THE NIGHT THIS STANFORD CANDIDATE GOT AN UNUSUAL CALL FROM HER FATHER
The essay goes on from there. “In managing a complicated family dynamic,” adds Shinewald, “he realizes the importance of truly paying attention to what someone is saying, and he adroitly hones this skill through challenging community work, which itself equips him to solve personal and professional problems. Throughout, the applicant creates a narrative that is deeply thoughtful and calming. His voice in the essay gives the reader the sense that he is a fundamentally introspective person who draws power from reflection. But do not try to simply replicate his voice in your essay. What is critical is finding your own.”
Or, how about this compelling story written by Helena, a successful candidate to Stanford GSB. The opening is equally dramatic and gripping, too.
Six months into joining JP Morgan, I got a call from my dad close to midnight. The call itself wasn’t unusual—my parents liked to check in on me—but the discussion was. He needed me to keep this conversation between the two of us. He needed money.

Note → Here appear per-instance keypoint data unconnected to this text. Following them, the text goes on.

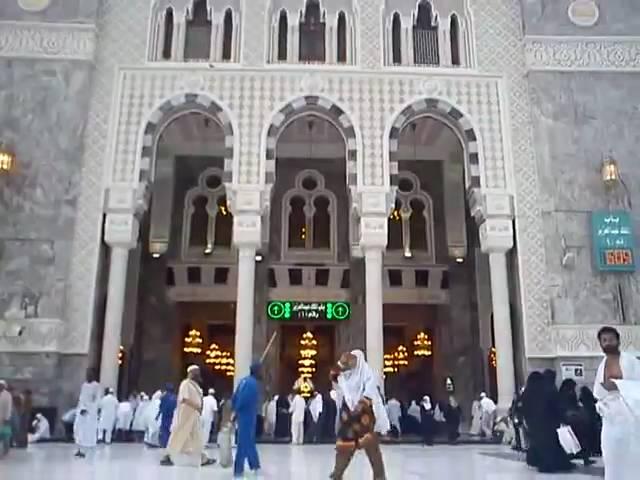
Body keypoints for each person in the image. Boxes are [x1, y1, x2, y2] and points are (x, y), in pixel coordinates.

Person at [329, 350, 389, 480]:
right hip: (348, 417)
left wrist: (361, 404)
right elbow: (333, 375)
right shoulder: (346, 376)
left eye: (353, 359)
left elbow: (370, 391)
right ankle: (338, 472)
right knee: (344, 446)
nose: (351, 362)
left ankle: (379, 476)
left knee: (371, 447)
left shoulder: (368, 374)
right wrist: (340, 363)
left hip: (364, 416)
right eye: (350, 359)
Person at [593, 326, 640, 480]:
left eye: (611, 340)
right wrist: (601, 405)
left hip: (629, 415)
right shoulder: (602, 365)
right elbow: (598, 393)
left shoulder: (631, 361)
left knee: (631, 456)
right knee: (611, 455)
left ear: (618, 341)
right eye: (604, 340)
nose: (608, 343)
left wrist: (620, 386)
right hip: (610, 418)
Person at [160, 365, 214, 467]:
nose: (197, 374)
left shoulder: (195, 385)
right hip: (186, 414)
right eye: (195, 372)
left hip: (194, 415)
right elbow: (184, 399)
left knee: (197, 437)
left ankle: (203, 458)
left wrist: (198, 408)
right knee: (179, 434)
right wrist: (196, 406)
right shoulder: (185, 384)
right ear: (190, 373)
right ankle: (167, 456)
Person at [521, 371, 574, 473]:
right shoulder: (549, 389)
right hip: (549, 422)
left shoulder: (528, 391)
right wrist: (562, 418)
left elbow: (524, 407)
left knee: (539, 443)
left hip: (533, 423)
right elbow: (556, 406)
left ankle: (540, 462)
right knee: (550, 444)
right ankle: (552, 464)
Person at [232, 363, 262, 478]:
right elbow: (244, 399)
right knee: (246, 441)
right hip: (248, 415)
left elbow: (235, 397)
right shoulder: (252, 384)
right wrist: (237, 409)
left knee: (245, 441)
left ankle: (253, 465)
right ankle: (242, 468)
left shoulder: (243, 381)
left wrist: (235, 410)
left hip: (242, 415)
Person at [73, 369, 101, 458]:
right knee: (78, 429)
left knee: (88, 432)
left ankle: (86, 450)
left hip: (90, 413)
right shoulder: (84, 385)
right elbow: (81, 398)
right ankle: (79, 448)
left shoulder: (96, 386)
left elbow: (96, 400)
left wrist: (89, 409)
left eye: (90, 374)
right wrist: (81, 408)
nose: (88, 375)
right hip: (81, 411)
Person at [579, 386, 601, 457]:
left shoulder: (582, 399)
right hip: (593, 421)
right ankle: (596, 451)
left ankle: (590, 451)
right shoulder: (593, 400)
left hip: (586, 421)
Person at [158, 384, 177, 448]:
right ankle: (170, 444)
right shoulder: (175, 397)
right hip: (172, 416)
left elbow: (160, 407)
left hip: (165, 416)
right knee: (170, 430)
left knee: (164, 430)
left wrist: (158, 415)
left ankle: (164, 444)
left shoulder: (163, 397)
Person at [0, 380, 13, 457]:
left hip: (5, 418)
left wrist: (7, 418)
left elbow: (9, 407)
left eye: (1, 385)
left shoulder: (7, 395)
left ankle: (6, 451)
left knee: (6, 436)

“Helena’s story of financially helping her father—and subsequently her entire family—is a moving one,” notes Weale. “Taking on that responsibility as a recent college graduate must have filled Helena with both stress and concern. Yet the story of her father’s plight accounts for only a small portion of the essay, and a meaningful theme emerges: Helena is fueled to grow, learn, and achieve for herself, then apply her growth, learnings, and achievements to help others.”

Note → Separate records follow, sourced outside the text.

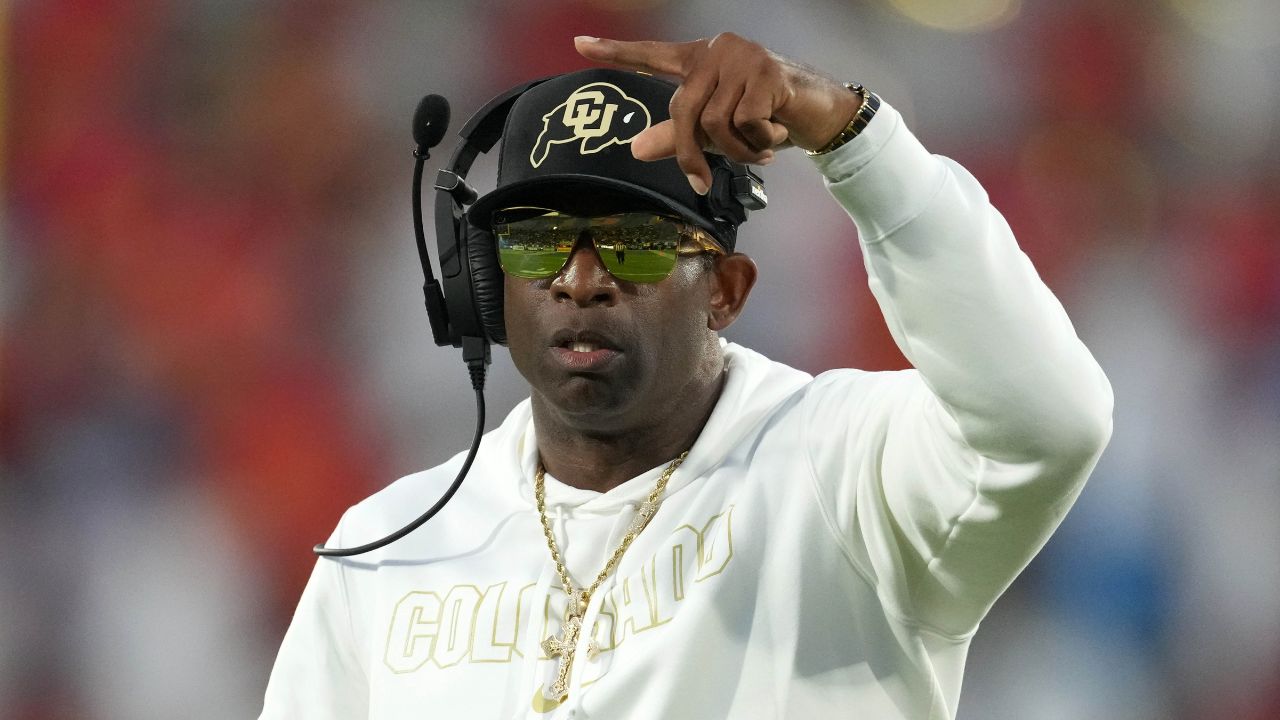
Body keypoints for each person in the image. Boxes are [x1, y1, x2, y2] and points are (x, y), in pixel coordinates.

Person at [261, 33, 1113, 719]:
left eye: (631, 240)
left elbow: (1050, 420)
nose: (579, 276)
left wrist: (854, 137)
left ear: (727, 293)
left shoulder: (847, 469)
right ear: (484, 286)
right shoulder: (389, 546)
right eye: (537, 239)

Just how Helena navigates these themes into an essay of 751 words is something of a work of art. But she clearly pulled it off. The candidate draws from a number of stories and moments from her life to make her point. “As she moves from one time period to another, the consistent element (beyond her theme) is her use of specific details to make each story stand out,” adds Weale. “Yes, we say it time and time again—such precise particulars make your story one that only you can tell; moreover, they enable the reader to better envision your world. She also dots the essay with a few asides that give the reader more insight into who she is, even beyond her core thesis. Throughout, we see a strong, optimistic, and caring leader, one who is willing to contribute however she can to improve the circumstances of those around her.”